──────── RECORDS PROVIDED ────────

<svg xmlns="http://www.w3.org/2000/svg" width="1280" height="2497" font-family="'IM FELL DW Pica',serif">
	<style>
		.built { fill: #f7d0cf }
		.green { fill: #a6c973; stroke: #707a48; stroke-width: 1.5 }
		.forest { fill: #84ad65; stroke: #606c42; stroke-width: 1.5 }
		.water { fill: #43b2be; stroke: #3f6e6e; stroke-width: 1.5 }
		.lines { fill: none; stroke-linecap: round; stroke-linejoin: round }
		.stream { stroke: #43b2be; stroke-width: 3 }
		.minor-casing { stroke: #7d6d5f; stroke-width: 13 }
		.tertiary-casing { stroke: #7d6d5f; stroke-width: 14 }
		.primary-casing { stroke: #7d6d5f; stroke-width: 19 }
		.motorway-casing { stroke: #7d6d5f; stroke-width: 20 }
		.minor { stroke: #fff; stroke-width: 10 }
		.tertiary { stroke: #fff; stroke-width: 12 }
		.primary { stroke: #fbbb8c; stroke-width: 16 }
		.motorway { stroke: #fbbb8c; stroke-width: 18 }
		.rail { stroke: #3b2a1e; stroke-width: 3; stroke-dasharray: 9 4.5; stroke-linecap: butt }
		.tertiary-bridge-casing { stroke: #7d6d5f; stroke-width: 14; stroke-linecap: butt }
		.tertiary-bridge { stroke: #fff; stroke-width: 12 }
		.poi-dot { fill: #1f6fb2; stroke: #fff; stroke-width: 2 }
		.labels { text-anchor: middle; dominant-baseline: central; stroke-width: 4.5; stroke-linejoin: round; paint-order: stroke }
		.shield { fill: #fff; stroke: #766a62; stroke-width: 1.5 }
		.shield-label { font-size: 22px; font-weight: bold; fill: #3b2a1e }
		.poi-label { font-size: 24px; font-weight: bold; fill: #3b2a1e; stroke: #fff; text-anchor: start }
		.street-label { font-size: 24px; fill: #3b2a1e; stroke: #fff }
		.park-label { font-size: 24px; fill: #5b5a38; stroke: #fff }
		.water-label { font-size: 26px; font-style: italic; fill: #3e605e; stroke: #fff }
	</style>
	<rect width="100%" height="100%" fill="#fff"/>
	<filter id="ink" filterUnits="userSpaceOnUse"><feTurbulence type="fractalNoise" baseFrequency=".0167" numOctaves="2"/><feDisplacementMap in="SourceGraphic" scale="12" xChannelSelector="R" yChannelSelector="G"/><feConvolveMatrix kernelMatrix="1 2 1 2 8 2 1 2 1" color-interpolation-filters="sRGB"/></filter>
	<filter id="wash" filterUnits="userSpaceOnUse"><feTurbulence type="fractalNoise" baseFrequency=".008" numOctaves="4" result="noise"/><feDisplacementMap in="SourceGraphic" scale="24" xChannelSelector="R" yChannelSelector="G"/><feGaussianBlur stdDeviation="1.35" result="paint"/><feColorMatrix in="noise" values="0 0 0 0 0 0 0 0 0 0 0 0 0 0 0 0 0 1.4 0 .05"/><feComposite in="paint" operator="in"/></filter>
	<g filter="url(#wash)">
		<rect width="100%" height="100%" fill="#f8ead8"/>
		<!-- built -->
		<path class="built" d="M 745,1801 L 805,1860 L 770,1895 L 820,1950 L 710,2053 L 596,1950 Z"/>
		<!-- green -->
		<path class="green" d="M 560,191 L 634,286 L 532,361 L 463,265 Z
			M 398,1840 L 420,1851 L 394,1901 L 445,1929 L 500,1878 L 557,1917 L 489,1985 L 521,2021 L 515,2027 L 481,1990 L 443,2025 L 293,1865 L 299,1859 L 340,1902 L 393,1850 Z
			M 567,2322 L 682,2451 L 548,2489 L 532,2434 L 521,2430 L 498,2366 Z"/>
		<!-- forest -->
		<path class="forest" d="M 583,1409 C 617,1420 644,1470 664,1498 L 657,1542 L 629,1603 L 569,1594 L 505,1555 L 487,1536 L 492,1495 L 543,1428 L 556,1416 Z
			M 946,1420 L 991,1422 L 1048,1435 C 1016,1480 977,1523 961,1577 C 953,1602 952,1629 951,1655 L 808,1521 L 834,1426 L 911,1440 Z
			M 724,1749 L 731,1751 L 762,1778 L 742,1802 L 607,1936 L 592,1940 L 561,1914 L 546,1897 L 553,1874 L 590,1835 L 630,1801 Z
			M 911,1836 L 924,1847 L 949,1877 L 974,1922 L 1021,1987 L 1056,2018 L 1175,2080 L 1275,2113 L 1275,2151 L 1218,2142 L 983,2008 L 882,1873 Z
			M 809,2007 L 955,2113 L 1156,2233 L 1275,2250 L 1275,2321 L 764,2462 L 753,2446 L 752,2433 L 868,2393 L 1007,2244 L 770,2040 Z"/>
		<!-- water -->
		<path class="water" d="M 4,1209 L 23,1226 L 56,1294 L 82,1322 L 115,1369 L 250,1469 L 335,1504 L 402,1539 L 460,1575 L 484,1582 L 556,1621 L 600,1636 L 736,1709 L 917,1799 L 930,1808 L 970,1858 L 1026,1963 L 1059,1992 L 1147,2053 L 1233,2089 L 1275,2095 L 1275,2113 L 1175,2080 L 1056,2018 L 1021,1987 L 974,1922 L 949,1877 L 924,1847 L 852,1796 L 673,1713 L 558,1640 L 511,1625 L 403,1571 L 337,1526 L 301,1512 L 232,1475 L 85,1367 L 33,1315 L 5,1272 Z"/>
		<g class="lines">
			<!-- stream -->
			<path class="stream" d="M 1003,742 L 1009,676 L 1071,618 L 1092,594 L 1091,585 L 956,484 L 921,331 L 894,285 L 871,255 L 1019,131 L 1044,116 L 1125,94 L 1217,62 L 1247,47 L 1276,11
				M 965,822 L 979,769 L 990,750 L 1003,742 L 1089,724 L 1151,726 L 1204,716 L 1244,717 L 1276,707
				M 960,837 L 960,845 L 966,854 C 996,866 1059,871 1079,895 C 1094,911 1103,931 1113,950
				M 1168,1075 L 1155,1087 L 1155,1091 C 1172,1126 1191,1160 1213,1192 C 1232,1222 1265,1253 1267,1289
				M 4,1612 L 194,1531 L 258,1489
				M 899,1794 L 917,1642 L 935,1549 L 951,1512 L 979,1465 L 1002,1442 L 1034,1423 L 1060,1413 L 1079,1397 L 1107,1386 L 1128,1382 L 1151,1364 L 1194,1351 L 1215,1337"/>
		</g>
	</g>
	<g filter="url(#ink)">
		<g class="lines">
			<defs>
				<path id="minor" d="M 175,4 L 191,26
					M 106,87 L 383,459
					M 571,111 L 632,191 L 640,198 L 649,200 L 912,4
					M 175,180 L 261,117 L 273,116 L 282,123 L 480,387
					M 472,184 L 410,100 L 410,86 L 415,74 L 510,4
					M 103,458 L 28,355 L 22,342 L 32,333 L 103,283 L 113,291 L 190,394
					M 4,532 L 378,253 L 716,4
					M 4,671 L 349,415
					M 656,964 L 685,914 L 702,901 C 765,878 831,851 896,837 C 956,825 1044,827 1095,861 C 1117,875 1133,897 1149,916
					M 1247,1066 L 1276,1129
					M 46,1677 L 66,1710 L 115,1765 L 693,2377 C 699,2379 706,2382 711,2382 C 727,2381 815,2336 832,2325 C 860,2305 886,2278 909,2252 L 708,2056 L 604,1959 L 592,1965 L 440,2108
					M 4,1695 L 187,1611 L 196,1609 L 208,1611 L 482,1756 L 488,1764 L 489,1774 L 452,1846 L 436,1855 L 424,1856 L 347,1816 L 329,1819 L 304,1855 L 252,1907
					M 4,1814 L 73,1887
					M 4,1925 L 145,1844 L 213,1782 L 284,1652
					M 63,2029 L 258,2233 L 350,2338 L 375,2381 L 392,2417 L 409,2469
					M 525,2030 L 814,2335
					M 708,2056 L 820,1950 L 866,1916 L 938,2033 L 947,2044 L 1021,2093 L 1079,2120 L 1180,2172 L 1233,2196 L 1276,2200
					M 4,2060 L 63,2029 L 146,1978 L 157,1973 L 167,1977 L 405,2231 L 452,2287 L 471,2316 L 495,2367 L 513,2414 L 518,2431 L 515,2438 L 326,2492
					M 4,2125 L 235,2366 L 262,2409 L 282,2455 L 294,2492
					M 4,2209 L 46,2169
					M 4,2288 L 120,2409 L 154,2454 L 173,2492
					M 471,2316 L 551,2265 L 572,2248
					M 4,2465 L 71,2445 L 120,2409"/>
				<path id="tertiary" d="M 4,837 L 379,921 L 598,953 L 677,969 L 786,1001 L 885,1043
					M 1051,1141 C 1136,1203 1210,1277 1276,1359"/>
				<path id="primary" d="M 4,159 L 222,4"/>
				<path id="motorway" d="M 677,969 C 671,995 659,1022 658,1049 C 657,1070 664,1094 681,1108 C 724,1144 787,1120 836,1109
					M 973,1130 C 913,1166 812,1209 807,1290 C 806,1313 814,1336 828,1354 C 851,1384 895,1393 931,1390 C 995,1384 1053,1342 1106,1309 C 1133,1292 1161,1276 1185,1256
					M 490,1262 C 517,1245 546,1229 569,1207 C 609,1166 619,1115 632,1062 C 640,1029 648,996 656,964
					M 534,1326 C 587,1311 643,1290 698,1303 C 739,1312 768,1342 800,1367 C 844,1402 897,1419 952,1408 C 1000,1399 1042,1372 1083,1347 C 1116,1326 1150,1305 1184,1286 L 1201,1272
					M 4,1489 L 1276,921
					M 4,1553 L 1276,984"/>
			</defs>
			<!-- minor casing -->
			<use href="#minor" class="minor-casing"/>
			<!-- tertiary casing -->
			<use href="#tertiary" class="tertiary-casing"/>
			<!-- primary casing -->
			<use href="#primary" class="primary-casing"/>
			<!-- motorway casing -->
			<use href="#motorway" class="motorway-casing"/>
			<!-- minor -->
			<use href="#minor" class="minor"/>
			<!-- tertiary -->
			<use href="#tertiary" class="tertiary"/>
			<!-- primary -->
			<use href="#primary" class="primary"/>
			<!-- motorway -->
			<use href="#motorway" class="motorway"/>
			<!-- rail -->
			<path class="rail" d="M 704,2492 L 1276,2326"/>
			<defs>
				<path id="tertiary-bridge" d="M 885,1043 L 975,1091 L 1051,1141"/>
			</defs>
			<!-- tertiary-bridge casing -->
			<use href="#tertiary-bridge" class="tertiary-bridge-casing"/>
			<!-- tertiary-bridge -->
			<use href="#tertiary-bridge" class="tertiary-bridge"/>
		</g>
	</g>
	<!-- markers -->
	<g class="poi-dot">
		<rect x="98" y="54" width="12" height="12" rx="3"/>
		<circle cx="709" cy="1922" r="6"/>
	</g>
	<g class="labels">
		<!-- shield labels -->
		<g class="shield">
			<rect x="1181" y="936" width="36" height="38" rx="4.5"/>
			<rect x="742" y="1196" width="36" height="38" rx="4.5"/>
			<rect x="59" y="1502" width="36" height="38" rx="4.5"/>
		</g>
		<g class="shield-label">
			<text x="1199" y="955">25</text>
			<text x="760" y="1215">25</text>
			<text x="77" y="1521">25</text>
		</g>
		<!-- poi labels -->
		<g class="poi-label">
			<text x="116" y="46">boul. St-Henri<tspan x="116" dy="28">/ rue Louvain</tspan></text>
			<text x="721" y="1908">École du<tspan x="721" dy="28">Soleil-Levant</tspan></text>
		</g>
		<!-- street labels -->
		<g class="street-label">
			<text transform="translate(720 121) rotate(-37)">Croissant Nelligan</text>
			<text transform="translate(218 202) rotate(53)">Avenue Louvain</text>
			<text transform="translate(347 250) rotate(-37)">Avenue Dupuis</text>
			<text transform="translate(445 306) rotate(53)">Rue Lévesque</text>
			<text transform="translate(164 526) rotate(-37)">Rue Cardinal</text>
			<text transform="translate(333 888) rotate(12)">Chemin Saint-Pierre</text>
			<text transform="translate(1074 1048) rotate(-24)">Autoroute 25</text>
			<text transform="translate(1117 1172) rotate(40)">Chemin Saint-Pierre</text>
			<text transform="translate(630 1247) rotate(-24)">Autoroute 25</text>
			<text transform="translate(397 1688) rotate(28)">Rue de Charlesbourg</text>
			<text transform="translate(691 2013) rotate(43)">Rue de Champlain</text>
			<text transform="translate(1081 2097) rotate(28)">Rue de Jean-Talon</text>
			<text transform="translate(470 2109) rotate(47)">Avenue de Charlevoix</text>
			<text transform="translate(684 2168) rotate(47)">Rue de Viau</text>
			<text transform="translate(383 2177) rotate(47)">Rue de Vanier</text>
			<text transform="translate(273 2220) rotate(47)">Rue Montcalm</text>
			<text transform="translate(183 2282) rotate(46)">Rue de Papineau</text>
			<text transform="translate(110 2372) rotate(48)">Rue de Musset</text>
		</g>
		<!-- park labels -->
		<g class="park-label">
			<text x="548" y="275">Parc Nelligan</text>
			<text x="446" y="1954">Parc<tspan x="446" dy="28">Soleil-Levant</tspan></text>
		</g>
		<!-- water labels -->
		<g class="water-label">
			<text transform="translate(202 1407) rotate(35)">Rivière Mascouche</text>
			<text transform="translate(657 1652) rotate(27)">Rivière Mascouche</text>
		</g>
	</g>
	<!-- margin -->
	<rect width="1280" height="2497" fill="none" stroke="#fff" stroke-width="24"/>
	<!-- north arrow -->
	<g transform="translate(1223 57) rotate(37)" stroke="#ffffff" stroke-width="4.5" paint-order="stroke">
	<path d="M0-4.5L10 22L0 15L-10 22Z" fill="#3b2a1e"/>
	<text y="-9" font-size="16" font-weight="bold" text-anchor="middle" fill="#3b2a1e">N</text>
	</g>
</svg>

────────

» **WORK REQUEST**: Return every line of the entries above that the string "feTurbulence" appears in.

» **SOLUTION FOR THIS EXERCISE**:
	<filter id="ink" filterUnits="userSpaceOnUse"><feTurbulence type="fractalNoise" baseFrequency=".0167" numOctaves="2"/><feDisplacementMap in="SourceGraphic" scale="12" xChannelSelector="R" yChannelSelector="G"/><feConvolveMatrix kernelMatrix="1 2 1 2 8 2 1 2 1" color-interpolation-filters="sRGB"/></filter>
	<filter id="wash" filterUnits="userSpaceOnUse"><feTurbulence type="fractalNoise" baseFrequency=".008" numOctaves="4" result="noise"/><feDisplacementMap in="SourceGraphic" scale="24" xChannelSelector="R" yChannelSelector="G"/><feGaussianBlur stdDeviation="1.35" result="paint"/><feColorMatrix in="noise" values="0 0 0 0 0 0 0 0 0 0 0 0 0 0 0 0 0 1.4 0 .05"/><feComposite in="paint" operator="in"/></filter>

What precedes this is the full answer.